> Exercise text:
-=-=-
A bucket holds tokens. Each request consumes a token. Tokens refill at a fixed rate.

graph TD
    subgraph Token Bucket
        B[Bucket: 10 tokens max]
        R[Refill: 5 tokens/second]
    end
    REQ[Request arrives] --> CHECK{Token available?}
    CHECK -->|Yes| ALLOW[Allow & consume token]
    CHECK -->|No| DENY[Reject 429]
Property Behavior
Bucket size Maximum burst size
Refill rate Sustained throughput
Burst handling Allows burst up to bucket size

Example: 10 tokens, refill 5/second

  • Can burst 10 requests instantly
  • Sustains 5 requests/second

Sliding Window Log

Track timestamps of all requests. Count requests in the last N seconds.

Window: 1 minute
Requests: [T-55s, T-30s, T-15s, T-5s, T-1s]
Count: 5

New request at T: Check if count + 1 > limit
Property Behavior
Precision Exact count in window
Memory Stores all timestamps
Burst No burst allowed at boundary

Sliding Window Counter

Hybrid: Fixed window counters with weighted combination.

Previous window count: 10
Current window count: 3
Current position in window: 70%

Weighted count: 10 × 30% + 3 × 70% = 5.1

More memory-efficient than log; smoother than fixed window.

Fixed Window

Count requests in fixed time intervals. Simple but allows burst at boundaries.

Window: [0:00-0:59] count: 50
Window: [1:00-1:59] count: 0

Limit: 100/minute
Client sends 50 at 0:59, 50 at 1:00 → 100 in 2 seconds!

Leaky Bucket

Requests queue and process at a fixed rate. Smoothest output; no bursts.
-=-=-
> What you need to do:
(a) In the request-limiting text, what status does a request receive when no token is available?
(b) List every request-limiting method that the request-limiting text names.
(c) Pick up the request-limiting text after its final sentence and write what comes next.
-=-=-
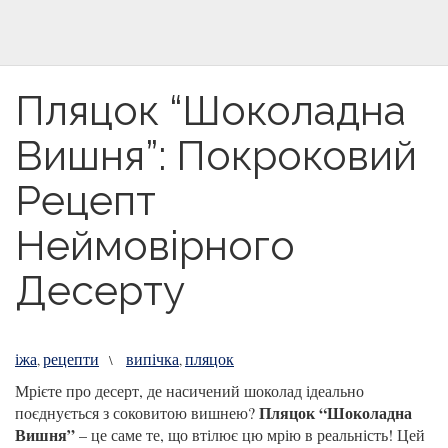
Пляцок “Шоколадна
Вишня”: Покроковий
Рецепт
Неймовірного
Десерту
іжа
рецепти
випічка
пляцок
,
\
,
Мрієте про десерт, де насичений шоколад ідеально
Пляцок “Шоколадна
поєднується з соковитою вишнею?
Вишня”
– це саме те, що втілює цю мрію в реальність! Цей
-=-=-
> Answers to the problems:
(a) It is rejected with a 429.

(b) Token Bucket, Sliding Window Log, Sliding Window Counter, Fixed Window, Leaky Bucket

(c)
graph TD
    REQ[Requests] --> Q[Queue]
    Q --> PROC[Process at fixed rate]
    Q -->|Queue full| DROP[Drop request]

Algorithm Comparison

Algorithm Burst Memory Precision Use Case
Token Bucket Yes Low Approximate General purpose
Sliding Window Log No High Exact High-value APIs
Sliding Window Counter Partial Medium Good Balanced
Fixed Window Boundary burst Low Approximate Simple cases
Leaky Bucket No Low Exact rate Smooth output

Rate Limiting Implementation

Resilience4j

RateLimiterConfig config = RateLimiterConfig.custom()
    .limitForPeriod(100)                    // Requests per period
    .limitRefreshPeriod(Duration.ofSeconds(1))
    .timeoutDuration(Duration.ofMillis(500)) // Wait time for permit
    .build();

RateLimiter rateLimiter = RateLimiter.of("apiRateLimiter", config);

// Decorate call
Supplier<Response> limited = RateLimiter.decorateSupplier(
    rateLimiter, () -> apiClient.call()
);

Redis (Distributed)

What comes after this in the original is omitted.